==== AVAILABLE DATA ====

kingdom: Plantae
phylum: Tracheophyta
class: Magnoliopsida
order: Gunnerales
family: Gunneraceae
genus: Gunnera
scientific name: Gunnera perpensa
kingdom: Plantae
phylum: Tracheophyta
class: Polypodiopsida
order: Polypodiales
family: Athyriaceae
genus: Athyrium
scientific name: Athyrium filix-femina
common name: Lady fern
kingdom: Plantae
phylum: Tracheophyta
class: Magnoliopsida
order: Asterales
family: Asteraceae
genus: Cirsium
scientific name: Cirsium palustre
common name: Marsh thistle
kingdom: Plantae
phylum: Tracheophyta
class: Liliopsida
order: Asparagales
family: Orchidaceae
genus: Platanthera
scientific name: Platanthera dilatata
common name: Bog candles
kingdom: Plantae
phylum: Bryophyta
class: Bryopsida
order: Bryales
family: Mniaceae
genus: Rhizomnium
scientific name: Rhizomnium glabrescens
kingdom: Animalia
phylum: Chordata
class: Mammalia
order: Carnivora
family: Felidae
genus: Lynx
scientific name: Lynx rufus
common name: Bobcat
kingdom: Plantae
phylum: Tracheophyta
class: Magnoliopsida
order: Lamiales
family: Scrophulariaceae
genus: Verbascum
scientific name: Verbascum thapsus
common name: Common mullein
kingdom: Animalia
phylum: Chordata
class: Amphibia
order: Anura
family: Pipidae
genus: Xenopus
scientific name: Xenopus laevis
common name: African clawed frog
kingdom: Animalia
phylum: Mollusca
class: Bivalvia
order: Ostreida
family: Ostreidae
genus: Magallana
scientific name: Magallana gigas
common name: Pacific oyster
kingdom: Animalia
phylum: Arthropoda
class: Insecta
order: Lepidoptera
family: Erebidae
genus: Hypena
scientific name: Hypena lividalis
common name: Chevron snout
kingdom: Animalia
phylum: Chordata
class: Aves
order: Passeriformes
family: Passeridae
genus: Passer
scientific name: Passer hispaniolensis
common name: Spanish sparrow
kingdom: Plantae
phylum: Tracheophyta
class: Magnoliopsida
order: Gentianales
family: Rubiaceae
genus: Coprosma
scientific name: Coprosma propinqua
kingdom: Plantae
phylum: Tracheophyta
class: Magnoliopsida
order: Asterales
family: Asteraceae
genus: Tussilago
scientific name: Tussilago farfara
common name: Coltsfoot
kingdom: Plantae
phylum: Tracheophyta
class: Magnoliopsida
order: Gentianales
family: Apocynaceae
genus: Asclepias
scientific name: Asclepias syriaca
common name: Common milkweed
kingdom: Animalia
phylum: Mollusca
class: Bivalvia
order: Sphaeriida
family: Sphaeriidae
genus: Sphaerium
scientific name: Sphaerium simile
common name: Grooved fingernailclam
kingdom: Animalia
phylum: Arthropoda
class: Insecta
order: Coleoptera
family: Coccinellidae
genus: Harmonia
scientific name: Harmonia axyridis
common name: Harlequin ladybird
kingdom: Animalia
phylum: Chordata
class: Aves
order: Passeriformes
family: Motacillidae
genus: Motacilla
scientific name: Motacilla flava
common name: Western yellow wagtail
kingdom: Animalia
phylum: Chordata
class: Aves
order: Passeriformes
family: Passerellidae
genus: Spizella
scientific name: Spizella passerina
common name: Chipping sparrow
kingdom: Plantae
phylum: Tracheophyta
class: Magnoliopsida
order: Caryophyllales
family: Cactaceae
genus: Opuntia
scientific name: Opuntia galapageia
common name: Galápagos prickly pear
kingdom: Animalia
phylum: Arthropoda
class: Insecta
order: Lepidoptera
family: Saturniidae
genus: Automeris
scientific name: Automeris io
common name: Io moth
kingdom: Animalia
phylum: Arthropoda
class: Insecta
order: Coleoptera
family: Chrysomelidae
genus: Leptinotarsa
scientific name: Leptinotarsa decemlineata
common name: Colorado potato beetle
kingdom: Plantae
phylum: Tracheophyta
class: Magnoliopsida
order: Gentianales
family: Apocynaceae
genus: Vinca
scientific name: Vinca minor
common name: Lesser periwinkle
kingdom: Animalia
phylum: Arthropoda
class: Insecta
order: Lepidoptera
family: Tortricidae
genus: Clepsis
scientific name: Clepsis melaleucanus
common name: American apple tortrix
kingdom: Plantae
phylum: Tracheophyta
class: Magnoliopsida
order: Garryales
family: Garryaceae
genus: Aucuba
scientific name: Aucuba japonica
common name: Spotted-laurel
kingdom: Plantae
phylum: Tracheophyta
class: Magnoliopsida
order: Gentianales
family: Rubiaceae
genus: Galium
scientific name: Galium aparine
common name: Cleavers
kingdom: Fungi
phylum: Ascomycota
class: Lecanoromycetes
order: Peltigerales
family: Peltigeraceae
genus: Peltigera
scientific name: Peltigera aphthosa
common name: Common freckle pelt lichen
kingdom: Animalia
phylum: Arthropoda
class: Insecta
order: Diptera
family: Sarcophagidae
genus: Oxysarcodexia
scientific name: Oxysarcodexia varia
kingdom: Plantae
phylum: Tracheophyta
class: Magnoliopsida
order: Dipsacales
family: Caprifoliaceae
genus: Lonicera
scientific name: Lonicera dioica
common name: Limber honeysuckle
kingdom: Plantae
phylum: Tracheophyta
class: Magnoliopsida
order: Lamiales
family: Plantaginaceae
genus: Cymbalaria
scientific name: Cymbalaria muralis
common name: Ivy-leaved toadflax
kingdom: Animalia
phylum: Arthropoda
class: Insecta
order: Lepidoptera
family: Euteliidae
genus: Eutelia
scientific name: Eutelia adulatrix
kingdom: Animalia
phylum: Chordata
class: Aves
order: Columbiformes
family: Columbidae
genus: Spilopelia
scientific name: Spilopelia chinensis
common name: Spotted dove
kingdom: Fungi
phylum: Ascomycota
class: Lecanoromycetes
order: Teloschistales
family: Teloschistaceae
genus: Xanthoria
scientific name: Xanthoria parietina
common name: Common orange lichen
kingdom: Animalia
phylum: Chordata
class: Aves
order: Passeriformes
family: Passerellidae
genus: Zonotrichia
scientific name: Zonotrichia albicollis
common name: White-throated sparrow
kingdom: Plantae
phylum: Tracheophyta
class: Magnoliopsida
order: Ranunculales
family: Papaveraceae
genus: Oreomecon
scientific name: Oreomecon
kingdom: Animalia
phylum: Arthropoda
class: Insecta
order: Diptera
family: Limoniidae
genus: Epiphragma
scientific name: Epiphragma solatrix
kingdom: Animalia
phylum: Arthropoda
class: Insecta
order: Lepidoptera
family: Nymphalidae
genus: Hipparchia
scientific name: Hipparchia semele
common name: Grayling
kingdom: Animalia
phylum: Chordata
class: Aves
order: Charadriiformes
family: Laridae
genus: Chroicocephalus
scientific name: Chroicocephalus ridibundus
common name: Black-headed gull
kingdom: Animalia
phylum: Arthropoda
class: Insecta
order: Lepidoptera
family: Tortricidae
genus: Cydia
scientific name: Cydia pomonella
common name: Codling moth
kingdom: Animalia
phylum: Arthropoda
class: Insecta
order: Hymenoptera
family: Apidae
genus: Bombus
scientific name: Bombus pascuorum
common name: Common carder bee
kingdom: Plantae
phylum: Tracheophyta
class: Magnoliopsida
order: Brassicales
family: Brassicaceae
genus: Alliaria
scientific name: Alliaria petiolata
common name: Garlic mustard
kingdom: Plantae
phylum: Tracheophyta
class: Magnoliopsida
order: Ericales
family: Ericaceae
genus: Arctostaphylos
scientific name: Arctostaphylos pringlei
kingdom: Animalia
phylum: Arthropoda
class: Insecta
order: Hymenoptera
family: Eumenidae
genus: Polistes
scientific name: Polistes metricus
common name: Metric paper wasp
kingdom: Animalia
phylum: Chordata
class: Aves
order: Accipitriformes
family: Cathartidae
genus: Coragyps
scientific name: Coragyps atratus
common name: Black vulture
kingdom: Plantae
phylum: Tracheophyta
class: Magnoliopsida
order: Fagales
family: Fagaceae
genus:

====

* _EXERCISE DETAILS_
Reproduce the lines verbatim, starting at the line containing "common name: Cleavers" and ending at the line containing "scientific name: Hipparchia semele", both included.

* _EXERCISE RESPONSE_
common name: Cleavers
kingdom: Fungi
phylum: Ascomycota
class: Lecanoromycetes
order: Peltigerales
family: Peltigeraceae
genus: Peltigera
scientific name: Peltigera aphthosa
common name: Common freckle pelt lichen
kingdom: Animalia
phylum: Arthropoda
class: Insecta
order: Diptera
family: Sarcophagidae
genus: Oxysarcodexia
scientific name: Oxysarcodexia varia
kingdom: Plantae
phylum: Tracheophyta
class: Magnoliopsida
order: Dipsacales
family: Caprifoliaceae
genus: Lonicera
scientific name: Lonicera dioica
common name: Limber honeysuckle
kingdom: Plantae
phylum: Tracheophyta
class: Magnoliopsida
order: Lamiales
family: Plantaginaceae
genus: Cymbalaria
scientific name: Cymbalaria muralis
common name: Ivy-leaved toadflax
kingdom: Animalia
phylum: Arthropoda
class: Insecta
order: Lepidoptera
family: Euteliidae
genus: Eutelia
scientific name: Eutelia adulatrix
kingdom: Animalia
phylum: Chordata
class: Aves
order: Columbiformes
family: Columbidae
genus: Spilopelia
scientific name: Spilopelia chinensis
common name: Spotted dove
kingdom: Fungi
phylum: Ascomycota
class: Lecanoromycetes
order: Teloschistales
family: Teloschistaceae
genus: Xanthoria
scientific name: Xanthoria parietina
common name: Common orange lichen
kingdom: Animalia
phylum: Chordata
class: Aves
order: Passeriformes
family: Passerellidae
genus: Zonotrichia
scientific name: Zonotrichia albicollis
common name: White-throated sparrow
kingdom: Plantae
phylum: Tracheophyta
class: Magnoliopsida
order: Ranunculales
family: Papaveraceae
genus: Oreomecon
scientific name: Oreomecon
kingdom: Animalia
phylum: Arthropoda
class: Insecta
order: Diptera
family: Limoniidae
genus: Epiphragma
scientific name: Epiphragma solatrix
kingdom: Animalia
phylum: Arthropoda
class: Insecta
order: Lepidoptera
family: Nymphalidae
genus: Hipparchia
scientific name: Hipparchia semele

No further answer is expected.